Records from a collection:
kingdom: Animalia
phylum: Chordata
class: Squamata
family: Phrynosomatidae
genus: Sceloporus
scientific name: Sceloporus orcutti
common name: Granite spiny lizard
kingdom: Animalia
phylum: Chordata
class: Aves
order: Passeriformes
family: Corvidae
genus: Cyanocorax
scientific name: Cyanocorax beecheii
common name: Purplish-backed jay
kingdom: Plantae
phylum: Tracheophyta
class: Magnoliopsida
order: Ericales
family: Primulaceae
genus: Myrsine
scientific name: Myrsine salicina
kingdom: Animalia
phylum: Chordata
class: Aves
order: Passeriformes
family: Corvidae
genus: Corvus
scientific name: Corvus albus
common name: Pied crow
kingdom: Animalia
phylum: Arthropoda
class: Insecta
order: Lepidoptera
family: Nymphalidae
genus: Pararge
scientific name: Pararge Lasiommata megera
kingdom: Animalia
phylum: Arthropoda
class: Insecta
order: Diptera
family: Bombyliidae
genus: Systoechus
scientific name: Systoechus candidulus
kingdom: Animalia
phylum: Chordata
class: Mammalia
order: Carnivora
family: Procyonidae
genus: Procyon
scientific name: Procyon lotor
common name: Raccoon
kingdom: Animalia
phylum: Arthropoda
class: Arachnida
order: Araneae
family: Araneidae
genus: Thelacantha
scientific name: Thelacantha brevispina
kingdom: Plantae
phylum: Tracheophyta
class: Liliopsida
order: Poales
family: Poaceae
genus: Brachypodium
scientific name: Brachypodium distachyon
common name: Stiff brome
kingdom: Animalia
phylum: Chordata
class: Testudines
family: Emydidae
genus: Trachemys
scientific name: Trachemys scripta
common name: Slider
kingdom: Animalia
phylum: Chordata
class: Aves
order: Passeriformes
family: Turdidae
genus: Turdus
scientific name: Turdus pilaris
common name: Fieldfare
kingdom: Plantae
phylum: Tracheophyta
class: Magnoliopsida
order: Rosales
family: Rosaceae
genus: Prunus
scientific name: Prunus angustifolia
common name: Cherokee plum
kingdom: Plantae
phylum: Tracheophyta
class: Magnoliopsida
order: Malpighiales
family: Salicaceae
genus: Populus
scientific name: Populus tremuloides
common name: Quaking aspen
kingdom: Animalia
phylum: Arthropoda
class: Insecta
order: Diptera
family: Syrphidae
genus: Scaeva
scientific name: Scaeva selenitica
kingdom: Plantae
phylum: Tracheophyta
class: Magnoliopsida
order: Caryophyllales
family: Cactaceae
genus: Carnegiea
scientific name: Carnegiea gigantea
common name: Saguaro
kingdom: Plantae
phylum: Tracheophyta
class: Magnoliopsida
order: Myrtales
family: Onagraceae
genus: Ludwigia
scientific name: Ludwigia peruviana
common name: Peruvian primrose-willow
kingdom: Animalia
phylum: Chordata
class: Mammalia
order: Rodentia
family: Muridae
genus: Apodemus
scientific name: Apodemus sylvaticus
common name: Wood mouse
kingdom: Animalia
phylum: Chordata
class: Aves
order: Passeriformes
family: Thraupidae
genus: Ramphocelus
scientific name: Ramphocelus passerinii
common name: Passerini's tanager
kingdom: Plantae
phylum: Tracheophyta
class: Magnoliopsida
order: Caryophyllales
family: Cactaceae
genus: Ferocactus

• **EXERCISE**:
Please rewrite the records, starting with the line that contains "genus: Systoechus" and going on through the end of the records, with "common name" replaced by "vernacular name" and everything else left unchanged.

• **ANSWER TO THIS PROBLEM**:
genus: Systoechus
scientific name: Systoechus candidulus
kingdom: Animalia
phylum: Chordata
class: Mammalia
order: Carnivora
family: Procyonidae
genus: Procyon
scientific name: Procyon lotor
vernacular name: Raccoon
kingdom: Animalia
phylum: Arthropoda
class: Arachnida
order: Araneae
family: Araneidae
genus: Thelacantha
scientific name: Thelacantha brevispina
kingdom: Plantae
phylum: Tracheophyta
class: Liliopsida
order: Poales
family: Poaceae
genus: Brachypodium
scientific name: Brachypodium distachyon
vernacular name: Stiff brome
kingdom: Animalia
phylum: Chordata
class: Testudines
family: Emydidae
genus: Trachemys
scientific name: Trachemys scripta
vernacular name: Slider
kingdom: Animalia
phylum: Chordata
class: Aves
order: Passeriformes
family: Turdidae
genus: Turdus
scientific name: Turdus pilaris
vernacular name: Fieldfare
kingdom: Plantae
phylum: Tracheophyta
class: Magnoliopsida
order: Rosales
family: Rosaceae
genus: Prunus
scientific name: Prunus angustifolia
vernacular name: Cherokee plum
kingdom: Plantae
phylum: Tracheophyta
class: Magnoliopsida
order: Malpighiales
family: Salicaceae
genus: Populus
scientific name: Populus tremuloides
vernacular name: Quaking aspen
kingdom: Animalia
phylum: Arthropoda
class: Insecta
order: Diptera
family: Syrphidae
genus: Scaeva
scientific name: Scaeva selenitica
kingdom: Plantae
phylum: Tracheophyta
class: Magnoliopsida
order: Caryophyllales
family: Cactaceae
genus: Carnegiea
scientific name: Carnegiea gigantea
vernacular name: Saguaro
kingdom: Plantae
phylum: Tracheophyta
class: Magnoliopsida
order: Myrtales
family: Onagraceae
genus: Ludwigia
scientific name: Ludwigia peruviana
vernacular name: Peruvian primrose-willow
kingdom: Animalia
phylum: Chordata
class: Mammalia
order: Rodentia
family: Muridae
genus: Apodemus
scientific name: Apodemus sylvaticus
vernacular name: Wood mouse
kingdom: Animalia
phylum: Chordata
class: Aves
order: Passeriformes
family: Thraupidae
genus: Ramphocelus
scientific name: Ramphocelus passerinii
vernacular name: Passerini's tanager
kingdom: Plantae
phylum: Tracheophyta
class: Magnoliopsida
order: Caryophyllales
family: Cactaceae
genus: Ferocactus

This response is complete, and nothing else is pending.